(Dataset entries)

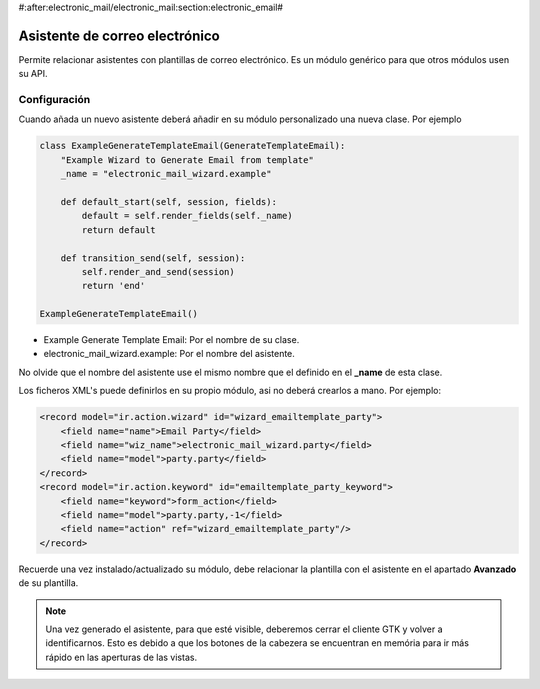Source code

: #:after:electronic_mail/electronic_mail:section:electronic_email#

===============================
Asistente de correo electrónico
===============================

Permite relacionar asistentes con plantillas de correo electrónico. Es un módulo
genérico para que otros módulos usen su API.

Configuración
=============

Cuando añada un nuevo asistente deberá añadir en su módulo personalizado una
nueva clase. Por ejemplo

.. code:: python

    class ExampleGenerateTemplateEmail(GenerateTemplateEmail):
        "Example Wizard to Generate Email from template"
        _name = "electronic_mail_wizard.example"
    
        def default_start(self, session, fields):
            default = self.render_fields(self._name)
            return default
    
        def transition_send(self, session):
            self.render_and_send(session)
            return 'end'
    
    ExampleGenerateTemplateEmail()

* Example Generate Template Email: Por el nombre de su clase.
* electronic_mail_wizard.example: Por el nombre del asistente.

No olvide que el nombre del asistente use el mismo nombre que el definido en el
**_name** de esta clase.

Los ficheros XML's puede definirlos en su propio módulo, asi no deberá crearlos
a mano. Por ejemplo:

.. code::

    <record model="ir.action.wizard" id="wizard_emailtemplate_party">
        <field name="name">Email Party</field>
        <field name="wiz_name">electronic_mail_wizard.party</field>
        <field name="model">party.party</field>
    </record>
    <record model="ir.action.keyword" id="emailtemplate_party_keyword">
        <field name="keyword">form_action</field>
        <field name="model">party.party,-1</field>
        <field name="action" ref="wizard_emailtemplate_party"/>
    </record>

Recuerde una vez instalado/actualizado su módulo, debe relacionar la plantilla
con el asistente en el apartado **Avanzado** de su plantilla.

.. note:: Una vez generado el asistente, para que esté visible, deberemos
          cerrar el cliente GTK y volver a identificarnos. Esto es debido a que
          los botones de la cabezera se encuentran en memória para ir más
          rápido en las aperturas de las vistas.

GOAL OF THE EXERCISE: Produce a word-for-word copy of the records, omitting all images.

ANSWER TO THE EXERCISE:
Source code

: #:after:electronic_mail/electronic_mail:section:electronic_email#

===============================
Asistente de correo electrónico
===============================

Permite relacionar asistentes con plantillas de correo electrónico. Es un módulo
genérico para que otros módulos usen su API.

Configuración
=============

Cuando añada un nuevo asistente deberá añadir en su módulo personalizado una
nueva clase. Por ejemplo

.. code:: python

    class ExampleGenerateTemplateEmail(GenerateTemplateEmail):
        "Example Wizard to Generate Email from template"
        _name = "electronic_mail_wizard.example"
    
        def default_start(self, session, fields):
            default = self.render_fields(self._name)
            return default
    
        def transition_send(self, session):
            self.render_and_send(session)
            return 'end'
    
    ExampleGenerateTemplateEmail()

* Example Generate Template Email: Por el nombre de su clase.
* electronic_mail_wizard.example: Por el nombre del asistente.

No olvide que el nombre del asistente use el mismo nombre que el definido en el
**_name** de esta clase.

Los ficheros XML's puede definirlos en su propio módulo, asi no deberá crearlos
a mano. Por ejemplo:

.. code::

    <record model="ir.action.wizard" id="wizard_emailtemplate_party">
        <field name="name">Email Party</field>
        <field name="wiz_name">electronic_mail_wizard.party</field>
        <field name="model">party.party</field>
    </record>
    <record model="ir.action.keyword" id="emailtemplate_party_keyword">
        <field name="keyword">form_action</field>
        <field name="model">party.party,-1</field>
        <field name="action" ref="wizard_emailtemplate_party"/>
    </record>

Recuerde una vez instalado/actualizado su módulo, debe relacionar la plantilla
con el asistente en el apartado **Avanzado** de su plantilla.

.. note:: Una vez generado el asistente, para que esté visible, deberemos
          cerrar el cliente GTK y volver a identificarnos. Esto es debido a que
          los botones de la cabezera se encuentran en memória para ir más
          rápido en las aperturas de las vistas.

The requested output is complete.